When Ms. Smalley began college, she wasn’t sure what she wanted to study. “I considered pharmacy for a long time and also environmental studies and/or policy,” she said. “I did, however, always know that I wanted to do something that I could use to help my community in the future. I ended up majoring in government, with a secondary field in ethnic studies.”

In addition to her academic work, Ms. Smalley participated in many activities on campus. She served on the Native Americans at Harvard College student group executive board and danced with Harvard’s Indian Intertribal Dance Troupe for all four years. She also took ballet for three semesters, played basketball and lacrosse, and interned with HUNAP and at the Native Arts Program at New England Foundation of the Arts in downtown Boston.

“I enjoyed college,” Ms. Smalley. “I don’t think I could have gotten the same experience anywhere else but Harvard. I feel I’ve met and interacted with a very diverse set of people, and I’ve loved every minute of getting to know these people — where they come from, their traditions, histories, etc.”

Still, Harvard had its challenging moments. “I think the least enjoyable aspect of my life here was the difficulty faced in terms of maintaining a voice on campus for the native community,” Ms. Smalley said. “For the past few years, we’ve led a campaign to encourage people to stop dressing up as Native Americans for Halloween. However, every year people still dress up as Indians, sometimes even in spite of our messages.”

Ms. Smalley looks primarily to what she’s gained. “I do believe such challenges have made me stronger,” she said, “and better able to deal with similar situations in a tactful and eloquent manner.”

Graduation day brought history full-circle, since Harvard had decided to confer a posthumous degree on Mr. Iacoomes. “We’re so proud, and so grateful to Harvard for celebrating this achievement of Tiffany’s along with Joel,” Ms. Andrews-Maltais said. When Ms. Smalley received her own degree and simultaneously accepted the long-delayed degree for Mr. Iacoomes, Ms. Andrews-Maltais stood beside her on the stage.

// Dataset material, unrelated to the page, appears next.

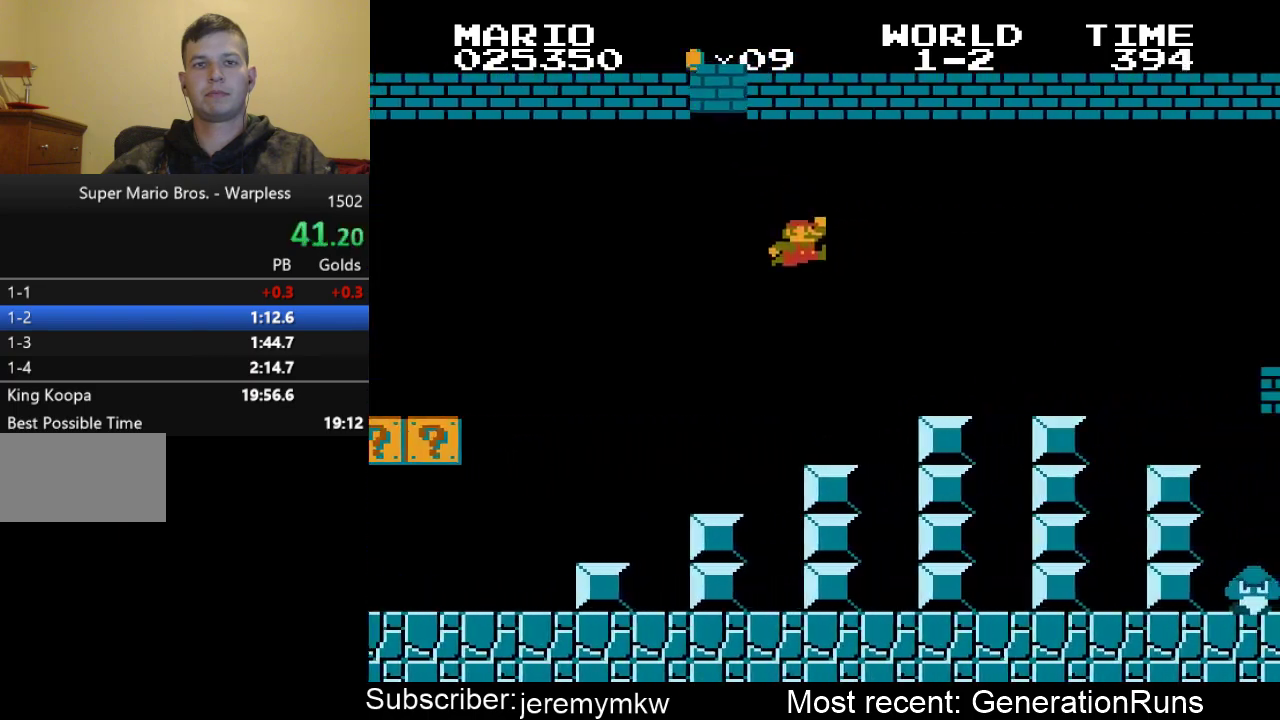
{"buttons": ["A", "B", "DPAD_RIGHT"], "events": [[500, "A", "down"]]}
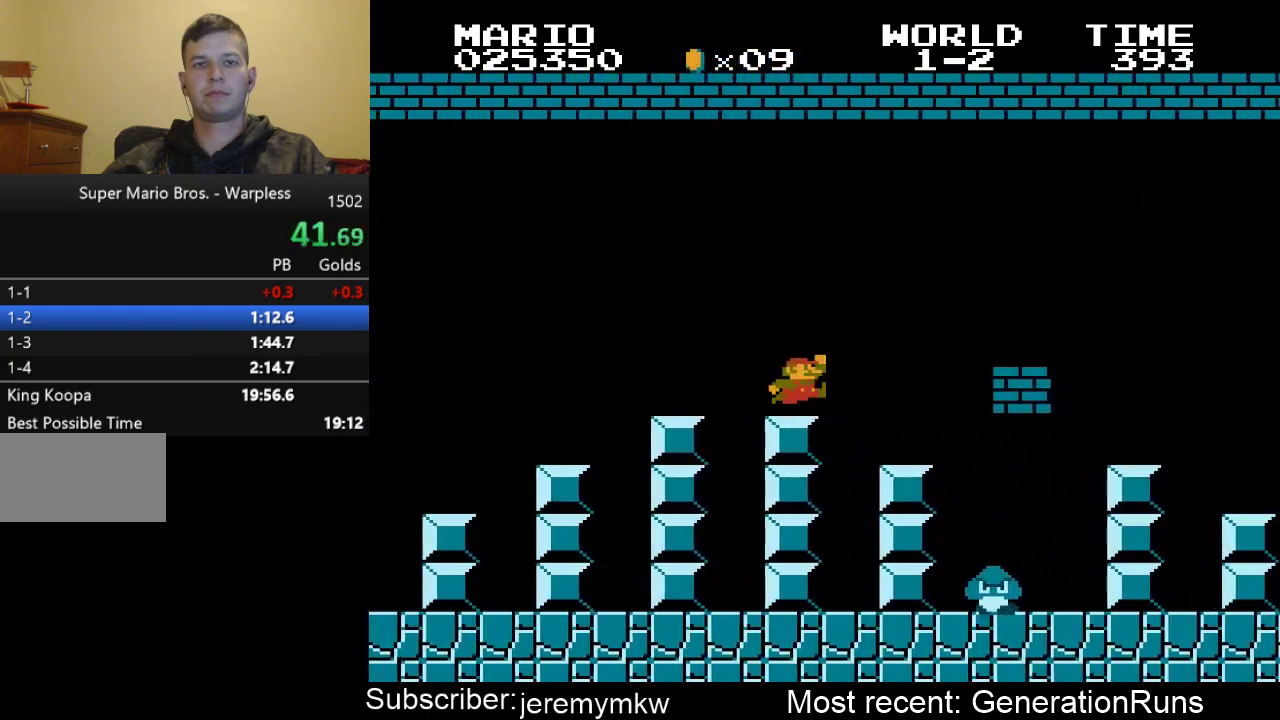
{"buttons": ["A", "B", "DPAD_RIGHT"], "events": [[133, "A", "up"], [433, "A", "down"]]}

“Looking over that sea of people,” says Ms. Andrews-Maltais, “I was awestruck, trying to picture myself 350 years ago, and trying to imagine what it must have been like at that time and how much courage those young men must have had, and that in the end, it must have been so rewarding for them to gain that knowledge. President [Drew] Faust’s speech acknowledged the contributions of Joel, along with Caleb, and granting this posthumous degree is their way of demonstrating their renewed commitment to us. That was just so uplifting.”

In addition to the Tribal Council, a large delegation of tribal elders attended Thursday’s ceremony.

Ms. Smalley plans to continue working to help the Native-American community as she moves forward. This August, she will begin her new position as a Legislative Fellow for the National Congress of American Indians in Washington, D.C.

“I am really looking forward to it,” Ms. Smalley said. “Long term, I’d like to continue working in Indian country and eventually return back to my own community.”